Workshop

In this workshop we will be implementing an OAuth workflow from scratch using the Github API. The full OAuth guide for github can be found here.

Pair up and try to complete each step in turn.

Step 1 -- Setup a basic Web server

We need a server running before we can do anything.

  • Create a new npm project
  • Install hapi and inert
  • Create a simple Hapi server that serves up a 'Hello World' html file at /
  • Create a config.env file for your project and store your server address in a variable called BASE_URL

Step 2 -- Register your app

Github needs to know about your app before it will let you authenticate users with it.

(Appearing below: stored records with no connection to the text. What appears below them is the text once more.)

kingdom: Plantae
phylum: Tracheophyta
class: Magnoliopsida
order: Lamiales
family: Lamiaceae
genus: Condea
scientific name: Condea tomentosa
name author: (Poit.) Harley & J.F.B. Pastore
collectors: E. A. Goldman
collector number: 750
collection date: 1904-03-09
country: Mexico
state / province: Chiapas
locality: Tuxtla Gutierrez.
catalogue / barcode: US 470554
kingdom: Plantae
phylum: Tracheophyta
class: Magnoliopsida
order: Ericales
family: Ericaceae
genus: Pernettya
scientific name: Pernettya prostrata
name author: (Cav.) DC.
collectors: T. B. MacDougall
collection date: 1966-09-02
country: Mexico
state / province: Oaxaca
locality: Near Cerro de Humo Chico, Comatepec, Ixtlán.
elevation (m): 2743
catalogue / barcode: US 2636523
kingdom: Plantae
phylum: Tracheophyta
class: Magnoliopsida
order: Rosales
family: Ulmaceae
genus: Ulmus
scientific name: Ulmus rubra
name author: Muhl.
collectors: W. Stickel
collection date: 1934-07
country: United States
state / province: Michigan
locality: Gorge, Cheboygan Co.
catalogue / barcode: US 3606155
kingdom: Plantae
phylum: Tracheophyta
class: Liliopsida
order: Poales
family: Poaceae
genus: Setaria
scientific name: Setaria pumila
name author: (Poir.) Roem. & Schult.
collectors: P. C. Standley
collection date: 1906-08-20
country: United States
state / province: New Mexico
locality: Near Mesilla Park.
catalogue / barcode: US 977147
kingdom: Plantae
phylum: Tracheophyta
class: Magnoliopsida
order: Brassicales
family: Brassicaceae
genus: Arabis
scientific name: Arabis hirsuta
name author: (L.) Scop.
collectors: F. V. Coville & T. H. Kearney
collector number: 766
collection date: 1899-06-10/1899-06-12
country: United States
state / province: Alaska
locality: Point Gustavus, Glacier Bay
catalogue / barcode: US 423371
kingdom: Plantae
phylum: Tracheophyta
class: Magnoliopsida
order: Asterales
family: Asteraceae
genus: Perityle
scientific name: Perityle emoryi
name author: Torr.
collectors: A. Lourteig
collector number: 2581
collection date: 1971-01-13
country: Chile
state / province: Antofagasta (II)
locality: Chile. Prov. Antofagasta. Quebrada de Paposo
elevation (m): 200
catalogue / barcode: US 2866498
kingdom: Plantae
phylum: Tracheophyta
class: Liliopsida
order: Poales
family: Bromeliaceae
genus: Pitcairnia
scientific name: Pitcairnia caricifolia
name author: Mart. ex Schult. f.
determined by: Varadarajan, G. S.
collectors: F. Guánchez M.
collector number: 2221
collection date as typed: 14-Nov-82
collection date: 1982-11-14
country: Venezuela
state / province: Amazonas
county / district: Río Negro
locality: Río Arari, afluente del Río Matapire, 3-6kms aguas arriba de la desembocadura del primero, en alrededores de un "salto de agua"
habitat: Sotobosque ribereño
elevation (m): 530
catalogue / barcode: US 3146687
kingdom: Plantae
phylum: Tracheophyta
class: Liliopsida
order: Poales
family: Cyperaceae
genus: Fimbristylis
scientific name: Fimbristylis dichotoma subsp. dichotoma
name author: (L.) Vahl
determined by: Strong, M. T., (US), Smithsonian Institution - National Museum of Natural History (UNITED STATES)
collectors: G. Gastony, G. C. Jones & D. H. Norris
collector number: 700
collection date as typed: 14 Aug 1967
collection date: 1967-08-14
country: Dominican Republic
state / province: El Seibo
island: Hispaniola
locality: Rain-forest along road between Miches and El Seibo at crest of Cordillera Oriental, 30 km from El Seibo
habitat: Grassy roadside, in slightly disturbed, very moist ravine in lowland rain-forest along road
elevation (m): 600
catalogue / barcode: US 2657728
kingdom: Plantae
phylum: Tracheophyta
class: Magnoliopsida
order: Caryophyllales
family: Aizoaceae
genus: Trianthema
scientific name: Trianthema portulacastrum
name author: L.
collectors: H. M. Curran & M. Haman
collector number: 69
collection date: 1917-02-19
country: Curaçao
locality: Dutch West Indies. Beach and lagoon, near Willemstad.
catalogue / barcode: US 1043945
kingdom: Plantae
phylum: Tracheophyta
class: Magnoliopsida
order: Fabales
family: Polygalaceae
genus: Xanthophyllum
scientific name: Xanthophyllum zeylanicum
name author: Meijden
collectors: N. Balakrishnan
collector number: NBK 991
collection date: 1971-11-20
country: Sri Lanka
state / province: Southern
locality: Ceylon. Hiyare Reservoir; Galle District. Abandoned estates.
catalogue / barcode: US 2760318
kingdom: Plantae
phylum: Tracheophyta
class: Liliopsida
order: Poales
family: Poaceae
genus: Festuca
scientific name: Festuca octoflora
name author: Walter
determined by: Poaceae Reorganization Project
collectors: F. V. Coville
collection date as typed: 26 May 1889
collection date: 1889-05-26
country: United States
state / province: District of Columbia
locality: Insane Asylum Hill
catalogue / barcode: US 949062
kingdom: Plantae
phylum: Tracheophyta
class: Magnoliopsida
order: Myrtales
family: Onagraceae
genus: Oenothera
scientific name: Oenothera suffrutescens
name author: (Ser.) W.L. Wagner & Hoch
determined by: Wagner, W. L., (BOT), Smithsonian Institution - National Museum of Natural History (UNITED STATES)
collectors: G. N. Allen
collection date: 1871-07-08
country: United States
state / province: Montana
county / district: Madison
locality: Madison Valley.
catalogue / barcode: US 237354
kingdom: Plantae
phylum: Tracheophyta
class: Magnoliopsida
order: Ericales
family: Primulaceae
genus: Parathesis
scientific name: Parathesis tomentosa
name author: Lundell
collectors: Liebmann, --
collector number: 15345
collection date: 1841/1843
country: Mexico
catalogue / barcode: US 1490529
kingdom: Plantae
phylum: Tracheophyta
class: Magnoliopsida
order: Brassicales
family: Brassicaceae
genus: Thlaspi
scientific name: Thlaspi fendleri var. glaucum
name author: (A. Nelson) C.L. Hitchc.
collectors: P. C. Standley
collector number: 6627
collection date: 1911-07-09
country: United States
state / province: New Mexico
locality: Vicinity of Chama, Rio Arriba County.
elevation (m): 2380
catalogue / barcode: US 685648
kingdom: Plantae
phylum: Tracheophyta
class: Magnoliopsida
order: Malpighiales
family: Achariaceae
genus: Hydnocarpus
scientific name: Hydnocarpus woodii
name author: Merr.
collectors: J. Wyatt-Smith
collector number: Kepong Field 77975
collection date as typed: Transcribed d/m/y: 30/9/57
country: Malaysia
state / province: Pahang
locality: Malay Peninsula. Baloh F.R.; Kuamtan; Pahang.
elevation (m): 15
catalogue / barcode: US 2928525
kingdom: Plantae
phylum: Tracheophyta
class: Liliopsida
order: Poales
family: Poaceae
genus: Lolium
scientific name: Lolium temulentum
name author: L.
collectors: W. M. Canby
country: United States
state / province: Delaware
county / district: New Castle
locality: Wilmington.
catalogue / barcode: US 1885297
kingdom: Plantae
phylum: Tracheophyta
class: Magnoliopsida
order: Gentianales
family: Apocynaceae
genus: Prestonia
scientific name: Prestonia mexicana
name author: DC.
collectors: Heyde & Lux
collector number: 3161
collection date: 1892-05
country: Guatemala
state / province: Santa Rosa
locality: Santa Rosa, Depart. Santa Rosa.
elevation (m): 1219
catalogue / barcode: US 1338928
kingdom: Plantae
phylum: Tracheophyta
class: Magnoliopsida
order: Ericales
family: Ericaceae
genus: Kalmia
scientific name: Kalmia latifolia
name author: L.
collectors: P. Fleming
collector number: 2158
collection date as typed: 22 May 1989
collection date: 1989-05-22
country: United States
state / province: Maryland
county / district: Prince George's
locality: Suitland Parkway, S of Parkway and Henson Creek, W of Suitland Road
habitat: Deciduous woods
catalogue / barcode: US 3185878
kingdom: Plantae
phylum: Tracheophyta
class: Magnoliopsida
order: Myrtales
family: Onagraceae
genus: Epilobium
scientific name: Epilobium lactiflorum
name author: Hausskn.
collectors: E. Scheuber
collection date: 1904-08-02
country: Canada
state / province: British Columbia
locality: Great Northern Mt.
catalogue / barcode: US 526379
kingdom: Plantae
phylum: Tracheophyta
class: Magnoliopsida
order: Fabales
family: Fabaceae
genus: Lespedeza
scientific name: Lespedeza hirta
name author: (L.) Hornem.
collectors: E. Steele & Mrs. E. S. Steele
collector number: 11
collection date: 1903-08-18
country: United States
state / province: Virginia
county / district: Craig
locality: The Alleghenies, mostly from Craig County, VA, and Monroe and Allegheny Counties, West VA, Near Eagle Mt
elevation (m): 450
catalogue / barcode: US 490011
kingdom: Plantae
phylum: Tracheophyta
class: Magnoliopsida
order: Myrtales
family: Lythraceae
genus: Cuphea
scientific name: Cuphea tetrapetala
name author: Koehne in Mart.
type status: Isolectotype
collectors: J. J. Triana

  • Go to Github profile settings > OAuth applications > Developer applications > Register new application
  • Register your app. Call it what you like
  • In the homepage url field type your BASE_URL (e.g. http://localhost:3000)
  • In the authorization callback url field, type your BASE_URL + /welcome (e.g. http://localhost:3000/welcome)
  • Add two new variables to your config.env: CLIENT_ID and CLIENT_SECRET, taken from your app page.

Step 3 -- Create your login route

This is the url on our server which will begin the OAuth workflow.

  • In your Hapi server, create a route GET /login which redirects the user to https://github.com/login/oauth/authorize along with two query parameters:
    • client_id
    • redirect_uri
  • Hint: use the querystring native module to generate your query string. What is reply.redirect?

Step 4 -- Create your redirect route

We provided a redirect URI to Github to which it will send the user after they have logged in and granted our app permission. Now we should create that route on our server to retrieve the access token that we need to access the Github API on behalf of the user.

  • In your Hapi server, create a route GET /welcome which sends a request to
    POST https://github.com/login/oauth/access_token
    
  • The body of the request needs the following fields:
    • client_id
    • client_secret
    • code
  • For now, simply reply with the body of the response.
  • Hint: the code will be sent to you at the redirect URI as a query parameter (e.g. /welcome?code=foo. How do you access query parameters using the request object?

Step 5 -- Store your access token

We can now use our access token to make requests to the Github API on behalf of the authenticated user. But before we can do that we need a way to store the token so we can access it in other routes.

Typically, this is done either in a database, a cookie or JSON web token (jwt). As we used hapi-auth-cookie last week, we'll use it again to store our github access token.

Step 6 -- Use your access token

Now create another route, with any name, that uses your access token to send a request to the Github API. Explore the Github API. If you're stuck for ideas, try to follow a user using an API request. You may need to re-authenticate the using the user:follow scope.